President Goodluck Jonathan recently launched Al-Majiri Education System in the North here. What prospects do you see of this and what are the things you think the government should put in place to avoid collapse of the system?
I think this is just the beginning and we pray that it is going to succeed and be sustained. What we need to do collectively and individually is to make sure that we assist all those in need so as to avoid a situation where children roam about the streets in the name of Al-majiris. The responsibility first of all lies on their parents and the relations. And I think maybe the Northern governors should put heads together, look seriously at the situation and then come out with their report and recommendations or a law that would stop people from releasing their children to these malams who take them out of their places in the name of Al-majiris or in the guise of trying to acquire education.
Northern leaders are being blamed for not taking drastic action against the menace of Boko Haram. What is your take on that?
Well, I think blaming the Northern leaders this way is wrong. The cause of this insecurity in the country cannot be laid on the door of the Northern leaders. Because I know individually and collectively that we have tried all we can to ensure that there is peace and security. The greatest problem that is the cause of the insecurity is lack of justice, equity and fairness.
If the leaders of the country can be just, equitable and fair in their distribution of resources and amenities, I’m sure things like this wouldn’t be happening. In a situation where we have a lot of people that have completed their education roaming the streets doing nothing, what do you expect? An idle hand they say is a devil’s workshop. Whereas somebody who is half-educated, but because he has opportunity and has joined political party, gets to power and within a short period of time, his condition has changed and he doesn’t think of how to improve the situation of the people, things like this cause the kind of problems we are having.
The President is passionate about his pursuance of national transformation. What do you think he can do to achieve this and not fail like some of his predecessors who claimed to do the same but couldn’t achieve anything?
First and foremost, he has to have the fear of God at heart in the way he administers the country and then he should treat Nigeria as his own (primary) constituency. In a situation where he treats the Niger Delta as his only constituency, I don’t think it will augur well with the unity, peace and stability of this country.
Once you are a leader, you should know that a leader has to embrace everybody, take everybody as his own person and take the whole country as his own. But where such leader says because he is from one part and he is going to take only that part as his own at the expense of others, automatically, he will not succeed.
So for President Jonathan to succeed in his national transformation programme, he should have the fear of God.
There is one issue that sounds like mere noise-making at the moment, which may explode into another version of national crisis in future: the issue of who becomes the President after Dr. Goodluck Jonathan. The Igbos are saying it is their turn and the Hausas are laying claim to the same rights. As a Northern leader, how should things go to avoid bad situation as a result of this?
I think all these crises in which we find ourselves in the country are caused by the politicians and this is how they start it. What we the people of Nigeria want is somebody who is just, fair and who has the fear of God at heart to be our President.
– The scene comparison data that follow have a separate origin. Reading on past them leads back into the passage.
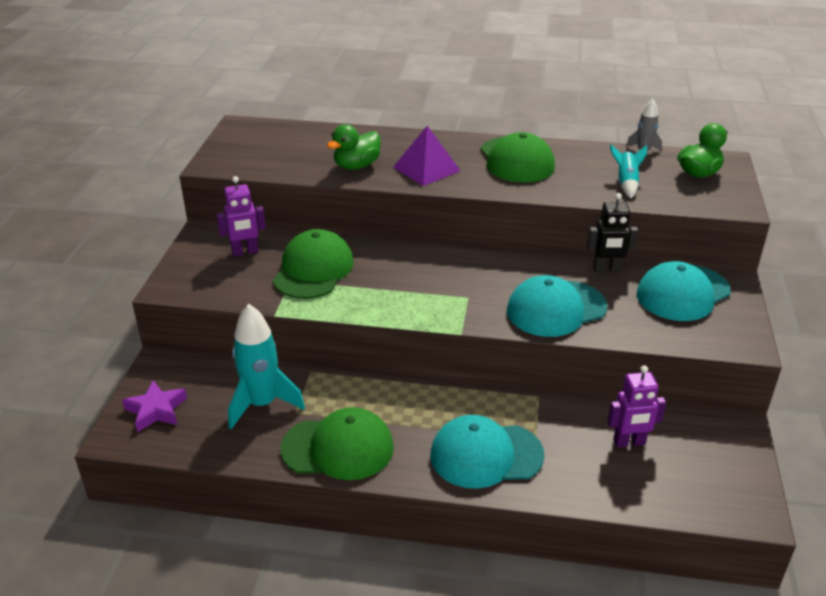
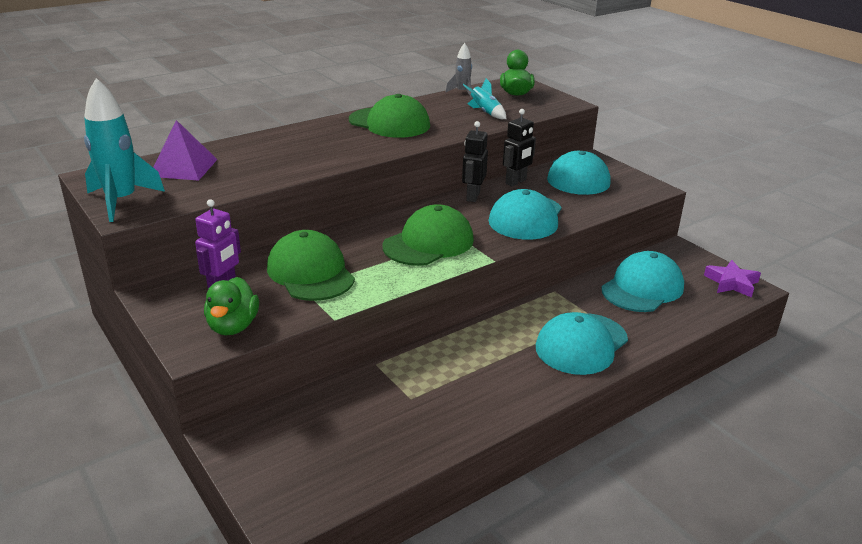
camera: 45 degrees left, 5 degrees down
(156, 410) = (285, 473): purple star -> purple star (731, 283)
(262, 404) = (374, 409): turquoise rocket -> turquoise rocket (121, 201)
(338, 448) = (482, 401): green cap -> green cap (428, 243)
(356, 166) = (271, 168): green duck -> green duck (233, 326)
(426, 169) = (333, 150): purple pyramid -> purple pyramid (183, 167)
(541, 265) = (472, 196): none -> black robot
(629, 442) = (642, 288): purple robot -> turquoise cap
That is the fundamental principle that many of our leaders in this country have lacked that is causing problems for the country and the people.
Like I said, justice always comes with peace and injustice brings the opposite. If we observe the fundamental principles of justice, fairness and equity, the issue of who becomes the next President of the country will not be a problem.
Again, we want a leader who will make the difference from what we have always had; a leader who will not discriminate and that is just what I can tell you.